Work instructions:
Look through the entries and count each line that includes the string "pixels". Reply with the number alone.

Records provided:
- - - - - - -

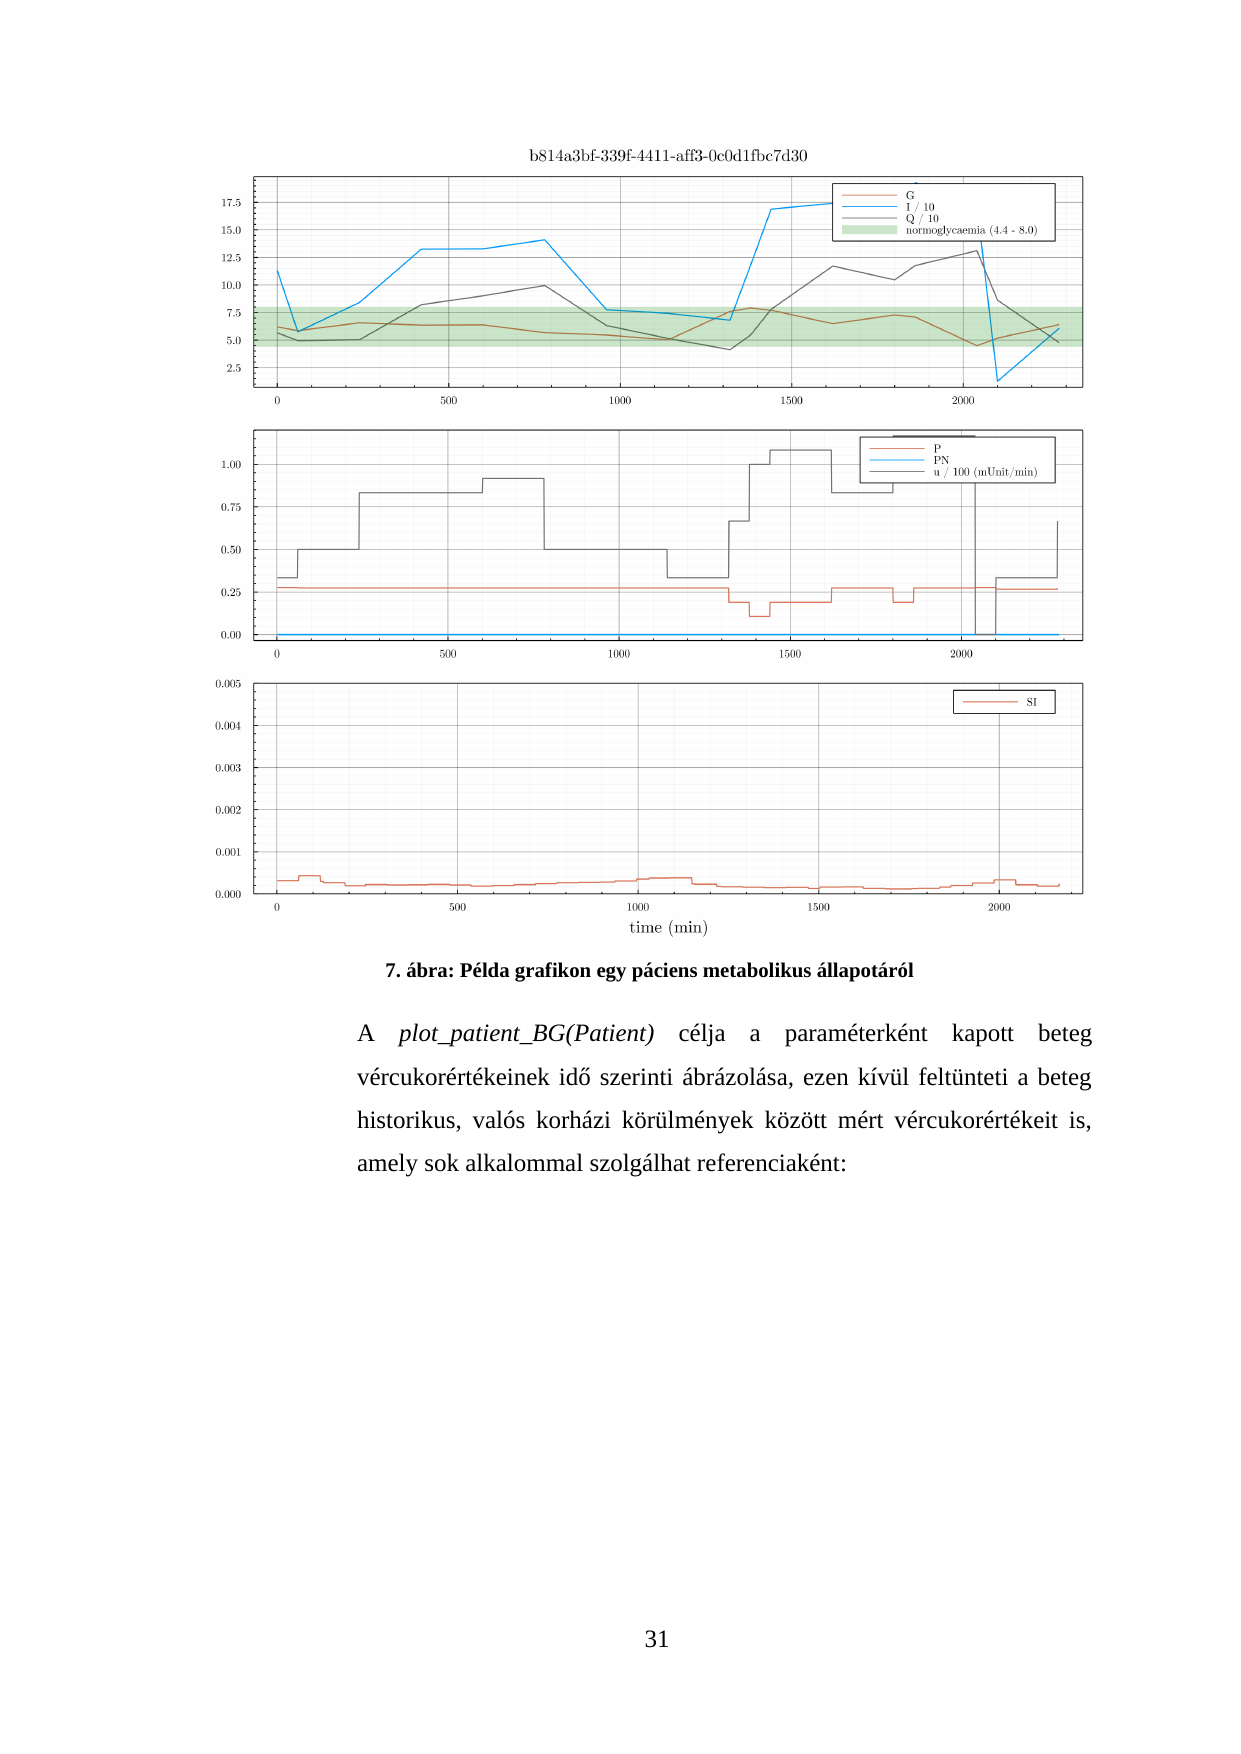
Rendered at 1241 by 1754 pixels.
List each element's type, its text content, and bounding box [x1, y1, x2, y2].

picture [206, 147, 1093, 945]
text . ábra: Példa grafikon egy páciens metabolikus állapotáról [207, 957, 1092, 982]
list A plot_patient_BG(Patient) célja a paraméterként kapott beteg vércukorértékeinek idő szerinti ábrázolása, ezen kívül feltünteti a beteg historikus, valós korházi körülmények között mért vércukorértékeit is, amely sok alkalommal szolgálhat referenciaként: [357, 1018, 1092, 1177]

- - - - - - -

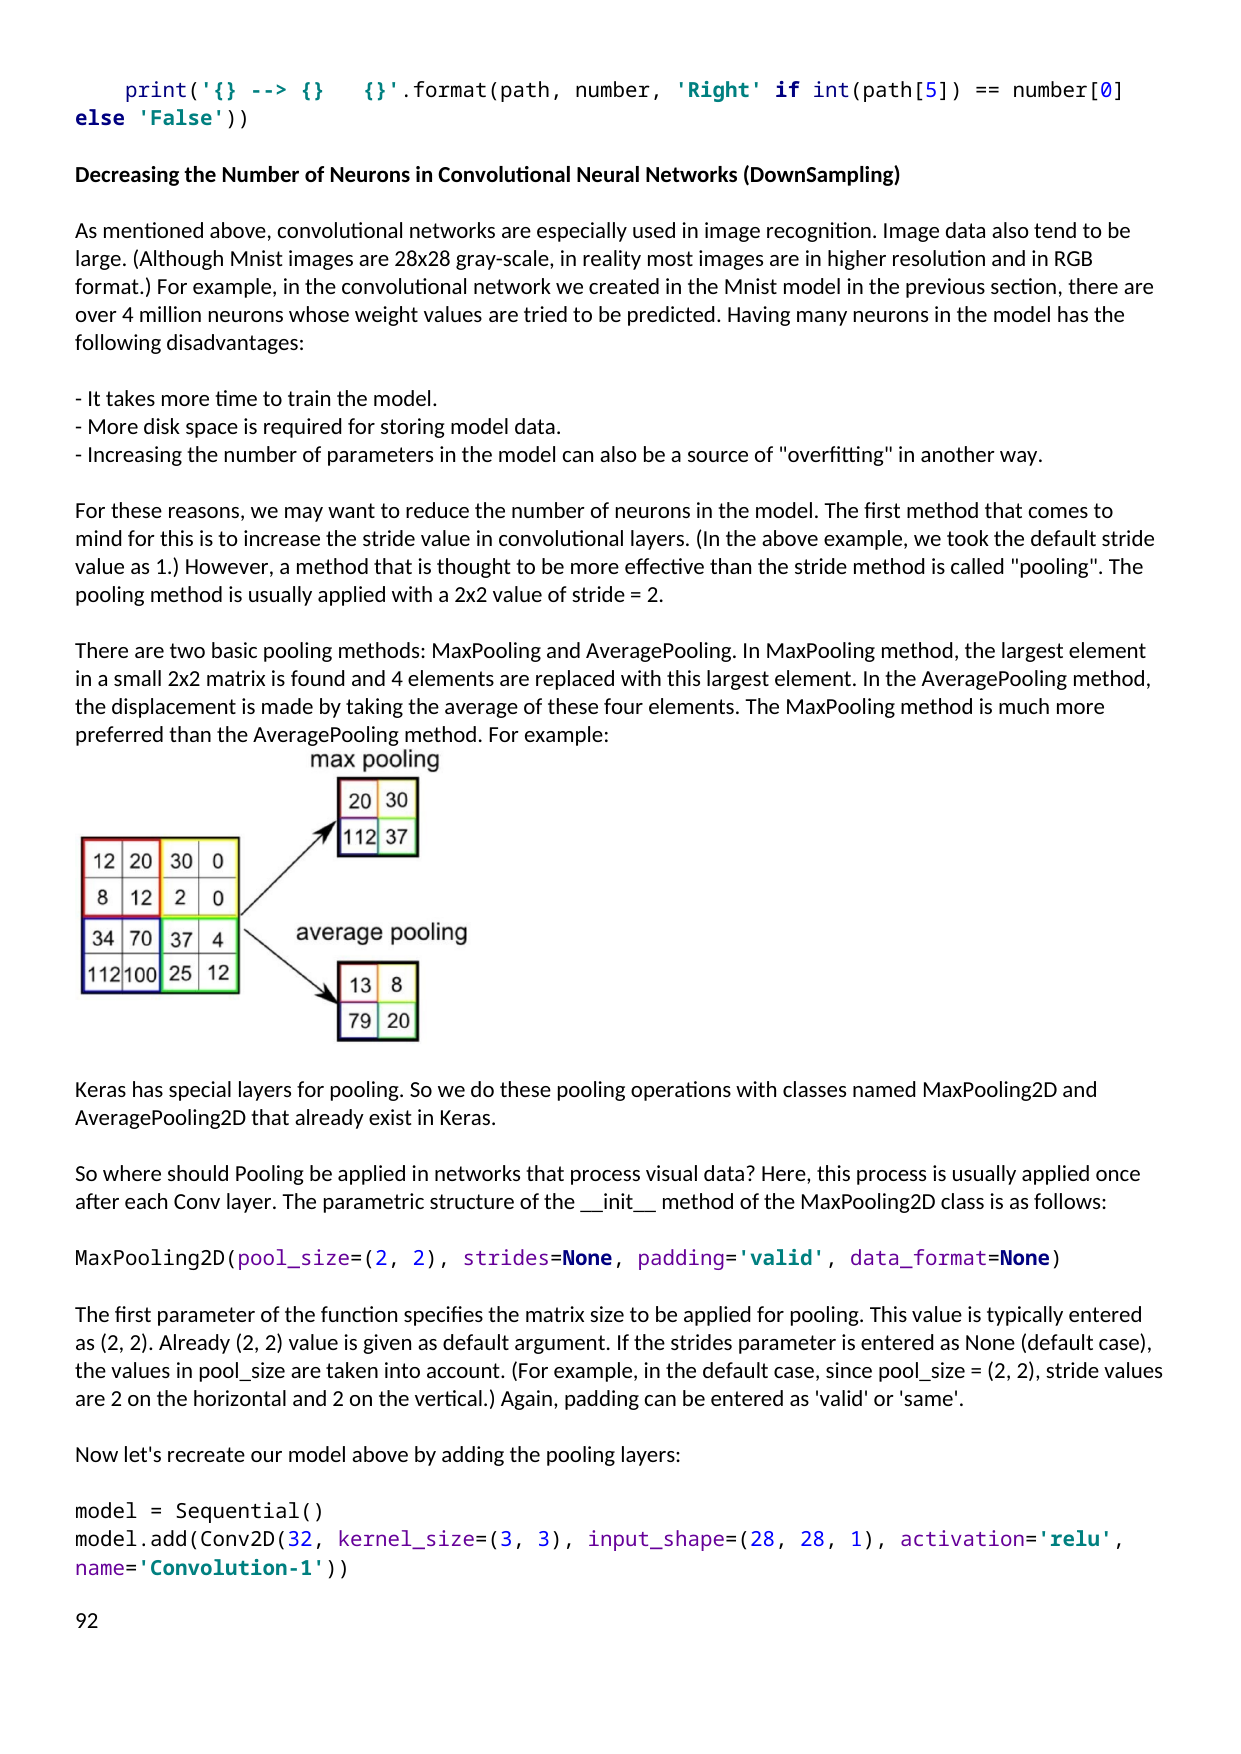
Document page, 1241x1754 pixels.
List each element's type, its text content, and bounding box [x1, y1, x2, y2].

- - - - - - -

Solution below:
2